## 6.15 Generalization / overfitting

As discussed in Section 5.25, it is important to limit the number of predictors in a model to avoid overfitting and ensure generalizability. In a logistic regression with $$n$$ observations, the rule of thumb is to have no more than $$n_{min}/15$$ predictors, where $$n_{min}$$ is the number of observations in the less common outcome level . This can also be expressed in terms of the sample proportion – have no more than $$n \times p_{min}/15$$ predictors, where $$p_{min}$$ is the proportion of observations with the less common outcome level. Seen the other way around, if you are designing a study and plan to include $$K$$ predictors, you need at least $$15 \times K / p_{min}$$ observations, where $$p_{min}$$ is your best guess for the smaller of the two population prevalences. As with any rule of thumb, this is meant as guidance – there is no requirement that it be strictly applied.

For example, suppose your outcome is “occurrence of disease within one-year post-exposure”. The outcome levels are “disease” and “no disease”. If you have a sample of size $$n = 300$$ and $$23\%$$ of the sample developed the disease (so $$77\%$$ did not and the less prevalent outcome level is “disease”), you should include no more than $$n \times p_{min}/15 = 300 \times 0.23/15 = 4.6$$ predictors (you can round up to $$5$$) in a logistic regression model.

Suppose instead you were designing a study in which you expect $$65\%$$ of the individuals to experience the outcome and you would like to include 5 predictors. In this case, the prevalences are $$65\%$$ and $$35\%$$, so the lower prevalence is that of not experiencing the outcome. To ensure generalizability, you need at least $$15 \times K / p_{min} = 15 \times 5 / 0.35 = 214.29$$ observations in your sample (round up to $$215$$).

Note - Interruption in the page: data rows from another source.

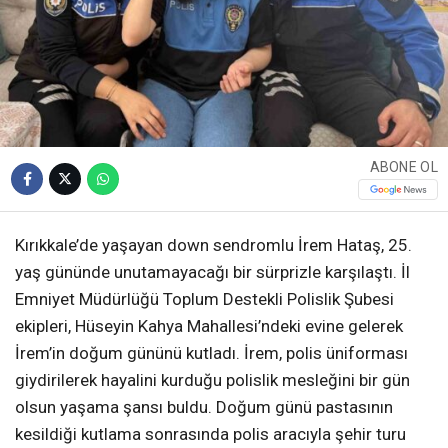
ABONE OL
Kırıkkale’de yaşayan down sendromlu İrem Hataş, 25.
yaş gününde unutamayacağı bir sürprizle karşılaştı. İl
Emniyet Müdürlüğü Toplum Destekli Polislik Şubesi
ekipleri, Hüseyin Kahya Mahallesi’ndeki evine gelerek
İrem’in doğum gününü kutladı. İrem, polis üniforması
giydirilerek hayalini kurduğu polislik mesleğini bir gün
olsun yaşama şansı buldu. Doğum günü pastasının
kesildiği kutlama sonrasında polis aracıyla şehir turu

NOTE: A sample size sufficient to ensure generalizability may or may not be sufficient for the purpose of having enough power to test a hypothesis.

### References

Babyak, Michael A. 2004. “What You See May Not Be What You Get: A Brief, Nontechnical Introduction to Overfitting in Regression-Type Models.” Psychosomatic Medicine 66 (3): 411–21.
Harrell, Frank E, Jr. 2015. Regression Modeling Strategies. 2nd ed. Switzerland: Springer International Publishing.